> **What you should do**: Your job here is to restate every record exactly, pictures excluded.

> **Material provided**:
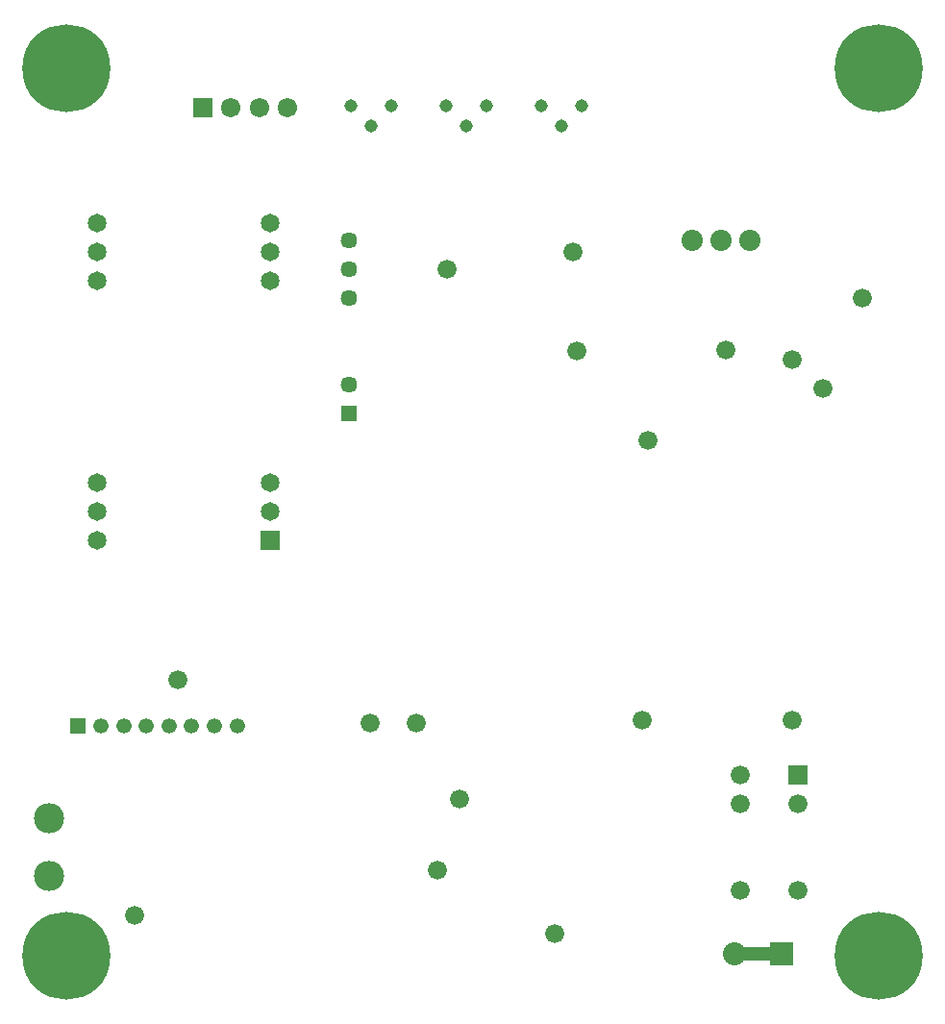
<source format=gbs>
G04*
G04 #@! TF.GenerationSoftware,Altium Limited,Altium Designer,20.0.11 (256)*
G04*
G04 Layer_Color=16711935*
%FSLAX25Y25*%
%MOIN*%
G70*
G01*
G75*
%ADD65C,0.04500*%
%ADD107C,0.06500*%
%ADD108R,0.06500X0.06500*%
%ADD109C,0.10500*%
%ADD110R,0.06602X0.06602*%
%ADD111C,0.06602*%
%ADD112C,0.05728*%
%ADD113R,0.05728X0.05728*%
%ADD114C,0.30500*%
%ADD115R,0.08000X0.08000*%
%ADD116C,0.08000*%
%ADD117C,0.07390*%
%ADD118C,0.05224*%
%ADD119R,0.05224X0.05224*%
%ADD120R,0.06760X0.06760*%
%ADD121C,0.06760*%
%ADD158R,0.12936X0.04900*%
D65*
X191000Y308000D02*
D03*
X184000Y315000D02*
D03*
X198000D02*
D03*
X125000Y308000D02*
D03*
X118000Y315000D02*
D03*
X132000D02*
D03*
X158000Y308000D02*
D03*
X151000Y315000D02*
D03*
X165000D02*
D03*
D107*
X30000Y164500D02*
D03*
Y174500D02*
D03*
Y264500D02*
D03*
Y184500D02*
D03*
Y274500D02*
D03*
X90000Y174500D02*
D03*
Y184500D02*
D03*
X30000Y254500D02*
D03*
X90000D02*
D03*
Y274500D02*
D03*
Y264500D02*
D03*
D108*
Y164500D02*
D03*
D109*
X13338Y48000D02*
D03*
Y68000D02*
D03*
D110*
X273000Y83000D02*
D03*
D111*
Y73000D02*
D03*
Y43000D02*
D03*
X253000D02*
D03*
Y73000D02*
D03*
Y83000D02*
D03*
X219000Y102000D02*
D03*
X155925Y74800D02*
D03*
X124846Y101000D02*
D03*
X151500Y258500D02*
D03*
X271200Y227000D02*
D03*
X43160Y34320D02*
D03*
X140847Y101000D02*
D03*
X295500Y248500D02*
D03*
X196500Y230000D02*
D03*
X195000Y264500D02*
D03*
X247957Y230500D02*
D03*
X221000Y199000D02*
D03*
X58000Y116000D02*
D03*
X281653Y217000D02*
D03*
X271000Y102000D02*
D03*
X148000Y50217D02*
D03*
X188850Y28130D02*
D03*
D112*
X117500Y248500D02*
D03*
Y268500D02*
D03*
Y258500D02*
D03*
Y218500D02*
D03*
D113*
Y208500D02*
D03*
D114*
X19500Y20500D02*
D03*
Y328000D02*
D03*
X301000D02*
D03*
Y20500D02*
D03*
D115*
X267299Y21244D02*
D03*
D116*
X251000D02*
D03*
D117*
X256500Y268500D02*
D03*
X236500D02*
D03*
X246500D02*
D03*
D118*
X39299Y100000D02*
D03*
X47173D02*
D03*
X31425D02*
D03*
X70795D02*
D03*
X78669D02*
D03*
X55047D02*
D03*
X62921D02*
D03*
D119*
X23551D02*
D03*
D120*
X66703Y314331D02*
D03*
D121*
X76545D02*
D03*
X86388D02*
D03*
X96231D02*
D03*
D158*
X257468Y21194D02*
D03*
M02*

</source>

> **Final answer**:
<source format=gbs>
G04*
G04 #@! TF.GenerationSoftware,Altium Limited,Altium Designer,20.0.11 (256)*
G04*
G04 Layer_Color=16711935*
%FSLAX25Y25*%
%MOIN*%
G70*
G01*
G75*
%ADD65C,0.04500*%
%ADD107C,0.06500*%
%ADD108R,0.06500X0.06500*%
%ADD109C,0.10500*%
%ADD110R,0.06602X0.06602*%
%ADD111C,0.06602*%
%ADD112C,0.05728*%
%ADD113R,0.05728X0.05728*%
%ADD114C,0.30500*%
%ADD115R,0.08000X0.08000*%
%ADD116C,0.08000*%
%ADD117C,0.07390*%
%ADD118C,0.05224*%
%ADD119R,0.05224X0.05224*%
%ADD120R,0.06760X0.06760*%
%ADD121C,0.06760*%
%ADD158R,0.12936X0.04900*%
D65*
X191000Y308000D02*
D03*
X184000Y315000D02*
D03*
X198000D02*
D03*
X125000Y308000D02*
D03*
X118000Y315000D02*
D03*
X132000D02*
D03*
X158000Y308000D02*
D03*
X151000Y315000D02*
D03*
X165000D02*
D03*
D107*
X30000Y164500D02*
D03*
Y174500D02*
D03*
Y264500D02*
D03*
Y184500D02*
D03*
Y274500D02*
D03*
X90000Y174500D02*
D03*
Y184500D02*
D03*
X30000Y254500D02*
D03*
X90000D02*
D03*
Y274500D02*
D03*
Y264500D02*
D03*
D108*
Y164500D02*
D03*
D109*
X13338Y48000D02*
D03*
Y68000D02*
D03*
D110*
X273000Y83000D02*
D03*
D111*
Y73000D02*
D03*
Y43000D02*
D03*
X253000D02*
D03*
Y73000D02*
D03*
Y83000D02*
D03*
X219000Y102000D02*
D03*
X155925Y74800D02*
D03*
X124846Y101000D02*
D03*
X151500Y258500D02*
D03*
X271200Y227000D02*
D03*
X43160Y34320D02*
D03*
X140847Y101000D02*
D03*
X295500Y248500D02*
D03*
X196500Y230000D02*
D03*
X195000Y264500D02*
D03*
X247957Y230500D02*
D03*
X221000Y199000D02*
D03*
X58000Y116000D02*
D03*
X281653Y217000D02*
D03*
X271000Y102000D02*
D03*
X148000Y50217D02*
D03*
X188850Y28130D02*
D03*
D112*
X117500Y248500D02*
D03*
Y268500D02*
D03*
Y258500D02*
D03*
Y218500D02*
D03*
D113*
Y208500D02*
D03*
D114*
X19500Y20500D02*
D03*
Y328000D02*
D03*
X301000D02*
D03*
Y20500D02*
D03*
D115*
X267299Y21244D02*
D03*
D116*
X251000D02*
D03*
D117*
X256500Y268500D02*
D03*
X236500D02*
D03*
X246500D02*
D03*
D118*
X39299Y100000D02*
D03*
X47173D02*
D03*
X31425D02*
D03*
X70795D02*
D03*
X78669D02*
D03*
X55047D02*
D03*
X62921D02*
D03*
D119*
X23551D02*
D03*
D120*
X66703Y314331D02*
D03*
D121*
X76545D02*
D03*
X86388D02*
D03*
X96231D02*
D03*
D158*
X257468Y21194D02*
D03*
M02*

</source>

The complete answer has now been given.